Menteri Sekretaris Negara (Mensesneg), Prasetyo Hadi, menyatakan bahwa langkah ini merupakan bagian dari upaya negara untuk mengoptimalkan aset-aset strategis yang telah dikembalikan ke pangkuan ibu pertiwi.
Prasetyo menanggapi kritik terkait pengalihan aset sitaan Satgas Penertiban Kawasan Hutan (Satgas PKH) ke perusahaan pelat merah. Menurutnya, keterlibatan negara dalam sektor ekonomi strategis adalah hal yang lumrah dan bertujuan untuk memastikan kekayaan alam dikelola demi kemaslahatan publik.
“Salahnya di mana? Banyak kegiatan ekonomi yang pemerintah diwakili oleh institusi, dalam hal ini BUMN, juga masuk ke sektor swasta. Tidak ada masalah, kita jalan semua beriringan,” ujar Prasetyo Hadi saat memberikan keterangan di Stasiun Gambir, Jakarta, Selasa (10/2/2026).
Lebih lanjut, Prasetyo yang juga menjabat sebagai Juru Bicara Presiden RI menekankan bahwa pemerintah tetap berkomitmen penuh dalam memfasilitasi regulasi serta kemudahan berusaha bagi sektor swasta yang patuh aturan. Namun, ia menegaskan bahwa negara memiliki hak konstitusional untuk mengelola lahan-lahan yang izinnya telah dicabut akibat pelanggaran hukum.
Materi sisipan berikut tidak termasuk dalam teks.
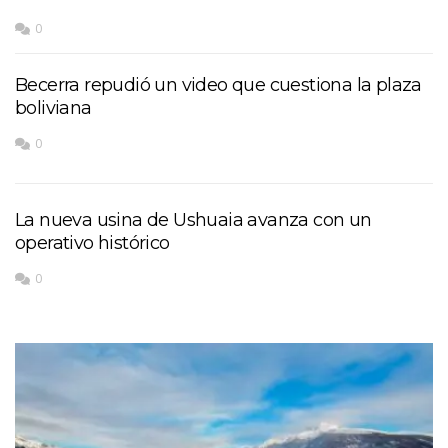
0
Becerra repudió un video que cuestiona la plaza
boliviana
0
La nueva usina de Ushuaia avanza con un
operativo histórico
0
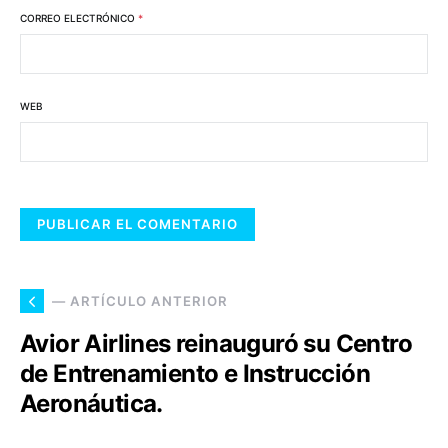
CORREO ELECTRÓNICO
*
WEB
— ARTÍCULO ANTERIOR
Avior Airlines reinauguró su Centro
de Entrenamiento e Instrucción
Aeronáutica.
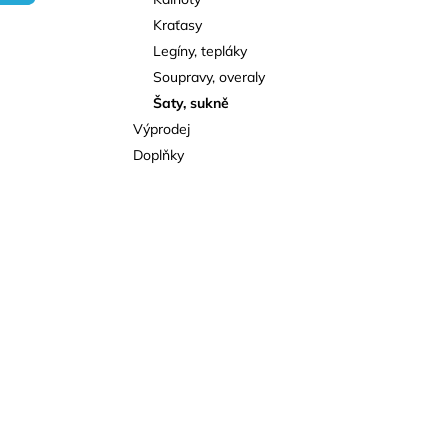
l
Kraťasy
Legíny, tepláky
Soupravy, overaly
Šaty, sukně
Výprodej
Doplňky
Saat ini, dua aset besar yang menjadi sorotan utama adalah pengelolaan 1,7 juta hektare kebun sawit oleh PT Agrinas Palma, BUMN yang baru diresmikan setahun lalu. Selain itu, Tambang Emas Martabe di Sumatera Utara yang izinnya telah dicabut dari PT Agincourt Resources, dipastikan akan dikelola oleh Perminas—sebuah institusi baru yang dibentuk khusus untuk memperkuat industri mineral dalam negeri.
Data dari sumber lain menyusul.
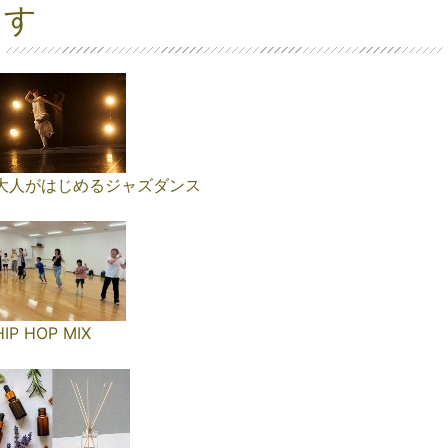
す
大人がはじめるジャズダンス
HIP HOP MIX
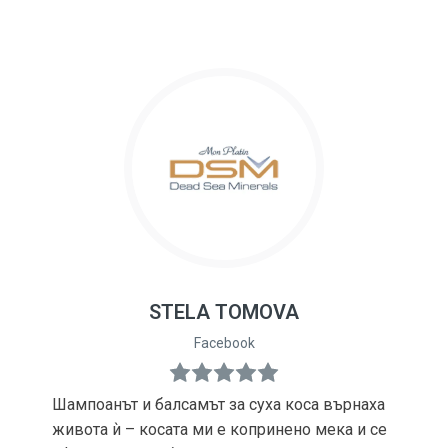
STELA TOMOVA
Facebook
Шампоанът и балсамът за суха коса върнаха
живота ѝ – косата ми е копринено мека и се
Penataan Portofolio lewat Danantara Kebijakan ini sejalan dengan mandat Danantara yang mulai menata ulang portofolio BUMN agar lebih agresif dalam mengamankan serta mengelola sumber daya alam nasional. Langkah strategis ini diharapkan mampu mengubah aset-aset yang sebelumnya bermasalah secara hukum menjadi sumber pendapatan negara yang signifikan.
Pemerintah berharap, di bawah kendali BUMN, pengelolaan sumber daya ini dapat berjalan lebih transparan dan memberikan kontribusi maksimal bagi kas negara, tanpa mengganggu ekosistem usaha swasta yang sehat.
Fokus utamanya tetap pada hilirisasi dan perlindungan sumber daya alam agar memberikan manfaat sebesar-besarnya bagi kemakmuran rakyat Indonesia.